Rosa looked up, alarmed. "All the way into the city!" Even leaving their car, a 1951 Studebaker Champion, at the train station was not protection enough. Rosa had been known to walk to the station to fetch it, just so that she would be able to drive around Long Island doing things that were not drawing romance comics.

Just let me get dressed." Sammy handed the slice of bread to Rosa. "Here," he said, "you make his lunch."

2

Breakfast palaver at the Excelsior Cafeteria on Second Avenue, a favorite morning haunt of funny-book men, circa April 1954:

"It's a hoax."

"I just said that."

"Somebody's pulling Anapol's leg."

"Maybe it's Anapol."

"I wouldn't blame him if he did want to jump off the Empire State Building. I hear he's in all kinds of trouble over there."

"I'm in all kinds of trouble. Everybody is in all kinds of trouble. I challenge you to name me one house that isn't having problems. And it's only going to get worse."

"That's what you always say. Listen to you. Listen to this guy, he kills me. He's like a, a filling station of gloom. I spend ten minutes listening to him, I go away with a full tank of gloom, it lasts me all day."

"I'll tell you who's a fountain of gloom, Dr. Fredric Wertham. Have you read this book of his? What's it called? How to Seduce an Innocent?"

There was loud laughter at this. The men at the surrounding tables turned to look. The laughter had been a little too loud, certainly for the hour and the condition of their hangovers.

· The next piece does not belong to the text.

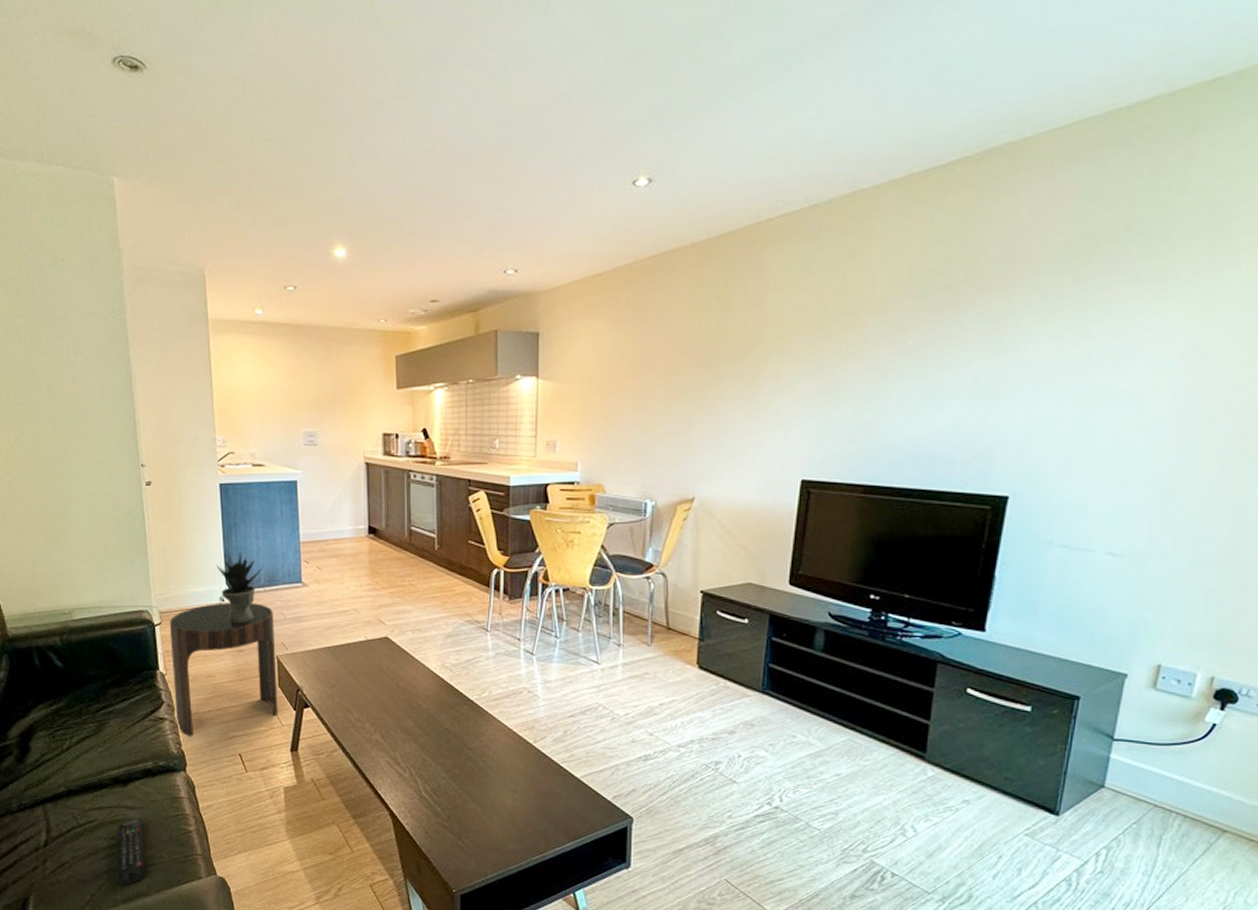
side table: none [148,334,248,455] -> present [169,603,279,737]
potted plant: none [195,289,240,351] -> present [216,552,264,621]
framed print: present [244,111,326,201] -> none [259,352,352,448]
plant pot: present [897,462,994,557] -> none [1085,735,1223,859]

Dr. Fredric Wertham, a child psychiatrist with unimpeachable credentials and a well-earned sense of outrage, had for several years been trying to persuade the parents and legislators of America that the minds of American children were being deeply damaged by the reading of comic books. With the recent publication of the admirable, encyclopedic, and mistaken Seduction of the Innocent, Dr. Wertham's efforts had begun to bear real fruit; there had been calls for controls or outright bans, and in several southern and midwestern cities local governments had sponsored public comic book bonfires, onto which smiling mobs of American children with damaged minds had festively tossed their collections.

"No, I haven't read it. Have you read it?"

"I tried. It gives me a pain in the stomach."